I started off reading a file with fscanf. I figured I could use fscanf since the file was consistent with just two columns. I got very strange output when using fscanf. Can someone please explain why? When I switched over to fgets with sscanf it worked perfectly. I am curious why though. The only changes I made was switching the fscanf to fgets and adding the sscanf line.

//while (fscanf(trans1_fp, "%c %s",  &char_storage, nam) !=EOF)
while(fgets(line1, 80, trans1_fp) != NULL)

═══

• Exercise
According to the post about reading a file with fscanf, what were the only changes the writer made to the program?

• Dataset extract
═══

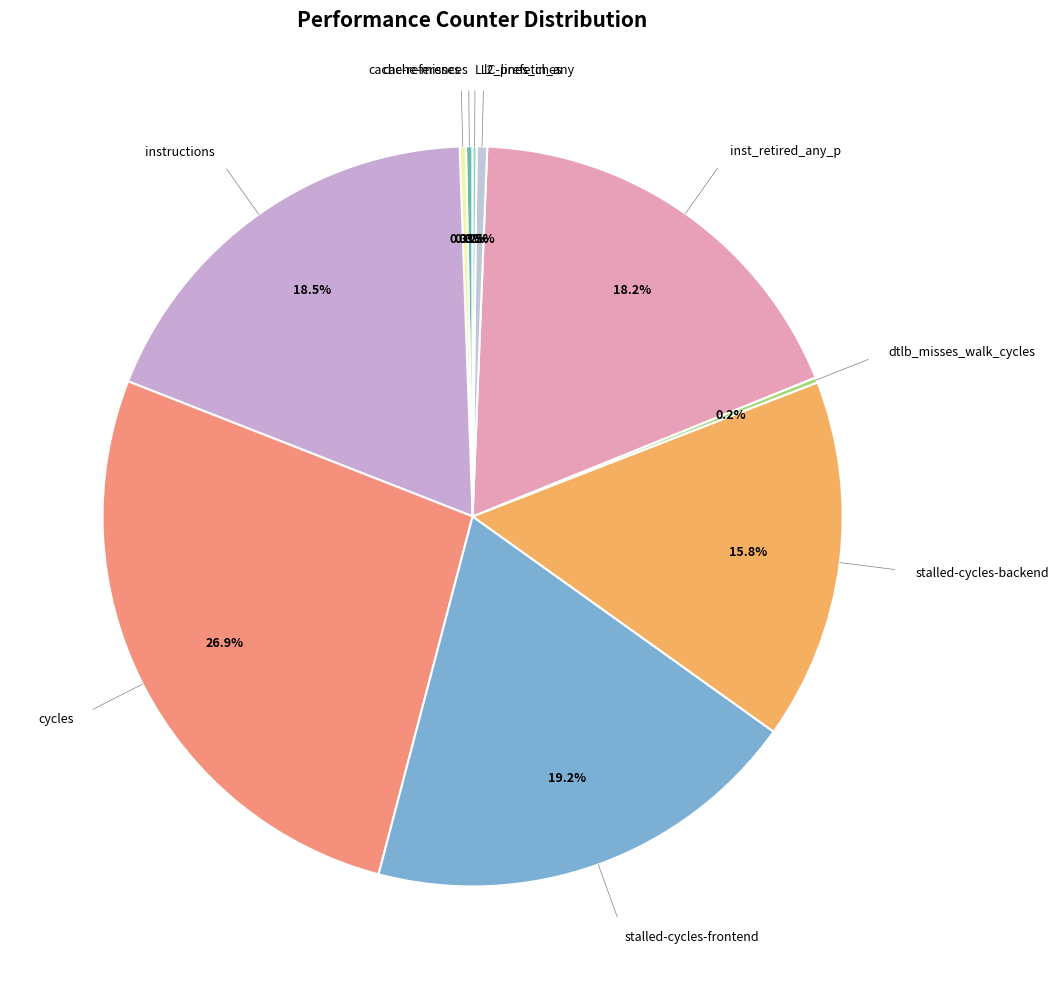

Which slice is the largest?

cycles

═══

• Response to the exercise
The writer switched fscanf to fgets and added the sscanf line.